Nasza Loteria SR - pasek na kartach artykułów

Łomża: Naciera ABW

(mag, tor)
Zaskoczeni, wstrząśnięci: politycy, radni, urzędnicy. Andrzej Z., architekt miejski Łomży został wczoraj wyprowadzony z urzędu przez funkcjonariuszy Agencji Bezpieczeństwa Wewnętrznego.

- Byłem w pracy kilka minut przed wpół do ósmej. Zostałem poinformowany przez funkcjonariuszy ABW, że mój współpracownik jest zatrzymany pod zarzutem przyjęcia korzyści majątkowej - mówi prezydent Jerzy Brzeziński. - Żadnych bliższych informacji nie uzyskałem. Być może wiąże się to ze sprawami budowy supermarketów, o których tak obszernie pisze "Kurier Poranny". Nie ukrywam, że jestem tym zaskoczony, bo miałem i mam dobrą opinię o Andrzeju Z. Gdybym miał wcześniej jakiekolwiek sygnały o nieprawidłowościach, to na pewno nie zajmowałby tego stanowiska.
Prezydent nie potwierdził pogłosek, że ABW zabezpieczyła komputer czy jakieś dokumenty z biurka architekta.
Przypomnijmy, że w listopadzie ubiegłego roku "Poranny" ujawnił, że białostocka delegatura ABW prowadzi śledztwo w sprawie nieprawidłowości przy lokalizacji hipermarketów w Białymstoku i Łomży. Choć oba miasta dzieli prawie sto kilometrów, to pojawiają się nazwiska tych samych osób, które w zamian za łapówki obiecywały, że załatwią korzystne wyroki w NSA i zlikwidują przeszkody w urzędach miejskich. Śledztwo prowadzone jest pod nadzorem Prokuratury Apelacyjnej w Lublinie, do której zostało przeniesione po interwencji posła PiS Krzysztofa Jurgiela.

Sprawa rozwojowa
Jak się nieoficjalnie dowiedzieliśmy, oprócz Andrzeja Z., funkcjonariusze ABW zatrzymali także pracownika firmy Echo Investment z Kielc, która chciała wybudować hipermarket w Łomży. Białostocka delegatura ABW nie udziela żadnych informacji w sprawie okrytego ścisłą tajemnicą śledztwa. Z kolei Ewa Piotrowska, rzecznik prasowy Prokuratury Apelacyjnej w Lublinie, potwierdziła jedynie, że wczoraj zostały zatrzymane dwie osoby. Była tak dyskretna, że nawet nie chciała potwierdzić, że chodzi o architekta miejskiego Łomży.

**DO WYKONANIA:**
a) Odpowiedz krótko na pytania do artykułu o zatrzymaniu architekta miejskiego Łomży.
(i) Kogo funkcjonariusze ABW wyprowadzili wczoraj z urzędu?
(ii) Pod nadzorem której prokuratury prowadzone jest śledztwo?
(iii) Z jakiego miasta jest firma Echo Investment, której pracownika także zatrzymano?
b) Wypisz z artykułu dokładnie wszystko od słów „Łomża: Naciera ABW” w dół aż do słów „Agencji Bezpieczeństwa Wewnętrznego.”.

**DANE WEJŚCIOWE:**
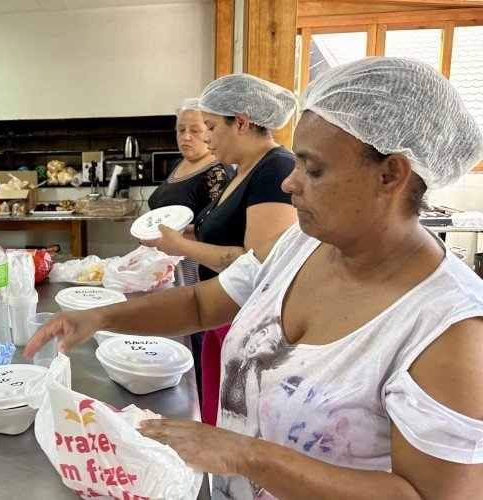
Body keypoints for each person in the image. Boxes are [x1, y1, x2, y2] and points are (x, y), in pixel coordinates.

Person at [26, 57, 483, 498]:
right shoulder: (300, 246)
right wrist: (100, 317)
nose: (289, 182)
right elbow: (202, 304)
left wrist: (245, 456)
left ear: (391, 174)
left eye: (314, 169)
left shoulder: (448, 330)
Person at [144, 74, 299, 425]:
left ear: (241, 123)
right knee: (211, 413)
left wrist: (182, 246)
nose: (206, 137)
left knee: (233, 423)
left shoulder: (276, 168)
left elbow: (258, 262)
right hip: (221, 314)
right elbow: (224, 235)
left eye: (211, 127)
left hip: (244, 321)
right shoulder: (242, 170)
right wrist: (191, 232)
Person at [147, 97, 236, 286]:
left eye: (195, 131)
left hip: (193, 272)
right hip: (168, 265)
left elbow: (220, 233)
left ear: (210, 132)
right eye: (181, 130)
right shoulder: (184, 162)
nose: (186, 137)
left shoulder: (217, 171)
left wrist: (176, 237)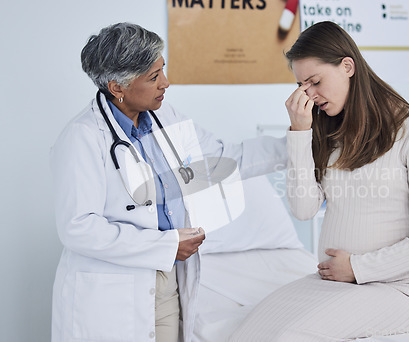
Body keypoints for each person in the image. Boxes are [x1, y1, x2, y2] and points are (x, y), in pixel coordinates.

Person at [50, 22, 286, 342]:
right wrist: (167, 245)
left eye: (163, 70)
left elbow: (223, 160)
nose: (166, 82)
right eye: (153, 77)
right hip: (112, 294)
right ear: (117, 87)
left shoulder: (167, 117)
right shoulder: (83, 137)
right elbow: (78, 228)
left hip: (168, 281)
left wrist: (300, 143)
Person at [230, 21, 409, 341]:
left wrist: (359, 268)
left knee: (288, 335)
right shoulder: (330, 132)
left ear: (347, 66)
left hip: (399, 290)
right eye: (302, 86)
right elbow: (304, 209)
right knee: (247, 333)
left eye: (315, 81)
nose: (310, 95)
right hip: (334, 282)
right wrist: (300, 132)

**ODPOWIEDZI:**
a)
(i) Andrzeja Z., architekta miejskiego Łomży.
(ii) Prokuratury Apelacyjnej w Lublinie.
(iii) Z Kielc.

b)
Łomża: Naciera ABW

(mag, tor)
Zaskoczeni, wstrząśnięci: politycy, radni, urzędnicy. Andrzej Z., architekt miejski Łomży został wczoraj wyprowadzony z urzędu przez funkcjonariuszy Agencji Bezpieczeństwa Wewnętrznego.